Recovering a corrupted email mbox with 10.4

A friend asked me to help him rescue 14,000 email messages that wouldn’t import from 10.3 to 10.4. The mbox containing the files was 1.46GB, but more disturbingly, had some sort of error where the system couldn’t figure out how big the file was. BBEdit, TextWrangler, and a few other apps (I think I tried TextMate and SubEthaEdit too, but I can’t remember for sure). I gave up on Pico and vi after about 10 minutes each, not that I’m particularly adept with Pico or know much of anything about vi. The standard Mac apps were returning MacOS Error code: -116 which is a size check storage allocation error where the system can’t determine how big the file is. As a result of that, Mail seemed unable to import the mbox. Once it imported 800 of 14,000, another time only 45 from the same mbox. That would sort of make sense if couldn’t tell where the file began or ended. I don’t know what causes this, but I was able to successfully duplicate the file and work with it from two other drives and another computer, so I wasn’t worried about Maxtor-style creeping disk failure.

I tried a few basic unix commands on the file and unlike the text editors, these worked. Head displays n characters/lines/bytes from the beginning of a file, tail does the same thing with the end of a file. Using these, I was able to verify the dates of the first and last email messages we were trying to recover.

Mbox files are just enormous text files. Working with text files is one of those things Unix (and thus MacOS X) shines at.

Mail’s mbox importer seems to recognize any text file where the first line starts with “From “. Based on this posting on MacOSXHints, I had the clue I needed to fix the problem. The solution was simple, though a bit tedious.

I split the problem mbox into 8 pieces, using the 200,000,000 byte delimiter from the above hint:

 split -b 200000000 mbox splitmbox

This gave me a bunch of mboxes labeled splitmboxaa through splitmboxah. Choosing Import > Other from, the first splitmbox imported perfectly. While that was importing, I started assembling the rest of the mboxes.

To assemble each subsequent mbox, we needed to find the last message in the previous chunk. Since the files were arbitrarily chopped up by size, the last message was split in half, these needed to be joined back together to import correctly. Because my friend seemed to have a ton of huge attachments, finding the last message was not super easy. I ended up using Tail again, this time sending the last 25,000 lines of each splitmbox to a new file. The command looked like this:

 tail -n25000 splitmboxaa > splitmboxaa-tail

While I could have cobbled together a shell script to find the last line beginning with “From ” in each of these tailed files, I found it much faster to just pop each file open in TextWrangler and search backwards from the end of the file. (Truth be told, I didn’t think to search backwards until I started writing this, instead I clumsily searched from the beginning until I ran out of hits.) Everything before the last message was deleted and the tailed file was saved.

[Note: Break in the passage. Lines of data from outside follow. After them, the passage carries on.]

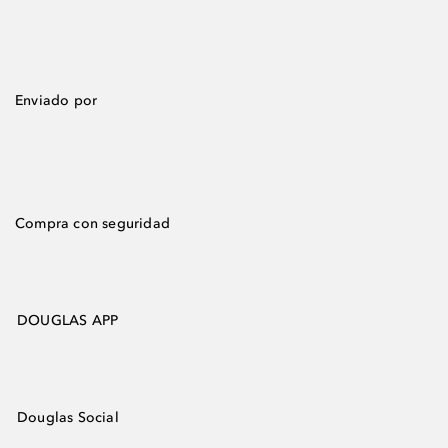
Enviado por
Compra con seguridad
DOUGLAS APP
Douglas Social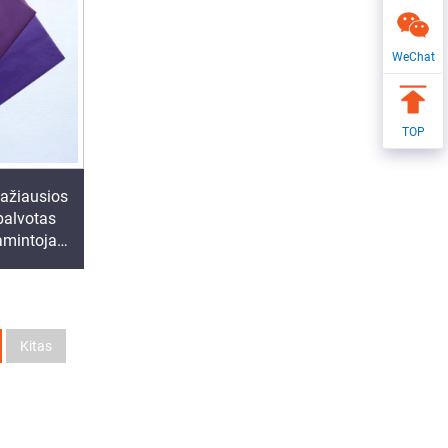
WeChat
TOP
žiausios
palvotas
Gamintojas
s kokybės
 Pakavimo
Kitas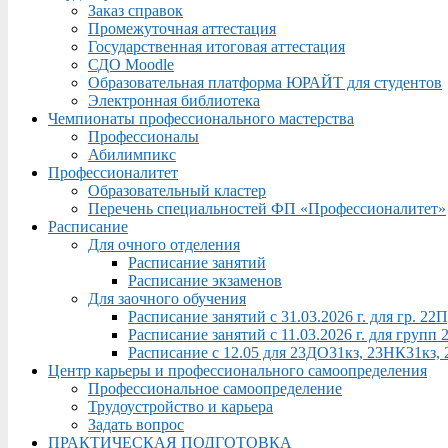
Заказ справок
Промежуточная аттестация
Государственная итоговая аттестация
СДО Moodle
Образовательная платформа ЮРАЙТ для студентов
Электронная библиотека
Чемпионаты профессионального мастерства
Профессионалы
Абилимпикс
Профессионалитет
Образовательный кластер
Перечень специальностей ФП «Профессионалитет»
Расписание
Для очного отделения
Расписание занятий
Расписание экзаменов
Для заочного обучения
Расписание занятий с 31.03.2026 г. для гр. 2
Расписание занятий с 11.03.2026 г. для груп
Расписание с 12.05 для 23ДО31кз, 23НК31кз,
Центр карьеры и профессионального самоопределения
Профессиональное самоопределение
Трудоустройство и карьера
Задать вопрос
ПРАКТИЧЕСКАЯ ПОДГОТОВКА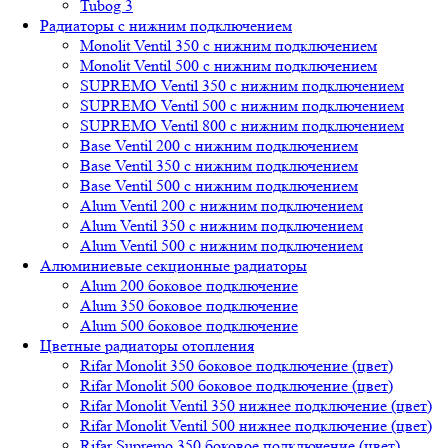
Tubog 3
Радиаторы с нижним подключением
Monolit Ventil 350 с нижним подключением
Monolit Ventil 500 с нижним подключением
SUPREMO Ventil 350 с нижним подключением
SUPREMO Ventil 500 с нижним подключением
SUPREMO Ventil 800 с нижним подключением
Base Ventil 200 с нижним подключением
Base Ventil 350 с нижним подключением
Base Ventil 500 с нижним подключением
Alum Ventil 200 с нижним подключением
Alum Ventil 350 с нижним подключением
Alum Ventil 500 с нижним подключением
Алюминиевые секционные радиаторы
Alum 200 боковое подключение
Alum 350 боковое подключение
Alum 500 боковое подключение
Цветные радиаторы отопления
Rifar Monolit 350 боковое подключение (цвет)
Rifar Monolit 500 боковое подключение (цвет)
Rifar Monolit Ventil 350 нижнее подключение (цвет)
Rifar Monolit Ventil 500 нижнее подключение (цвет)
Rifar Supremo 350 боковое подключение (цвет)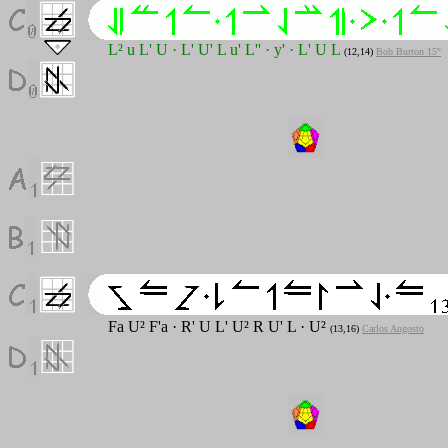
L² u L' U · L' U' L u' L'' · y' · L' U L
(12,14
)
Bob Burton 15''
Fa U² F'a · R' U L' U² R U' L · U²
(13,16)
Carlos Angosto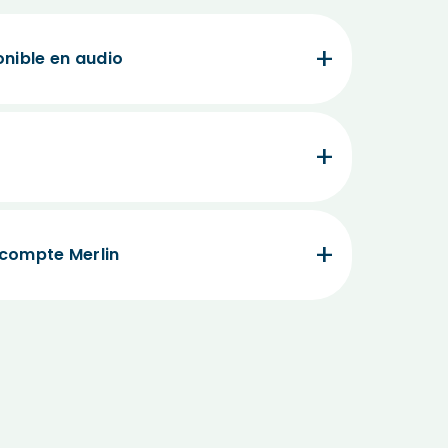
onible en audio
 compte Merlin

Next I used cat to join the previous tailed file at the front of each mbox chunk. Doing it this way made sure no extra line breaks or other invisible characters would creep in. The command looked something like this:

 cat splitmboxaa-tail splitmboxab > splitmboxab-clean

We then imported one chunk at a time, but it seemed as if would have been just as happy to import several smaller sized chunks at a time.

After a long time importing he had all his mail back.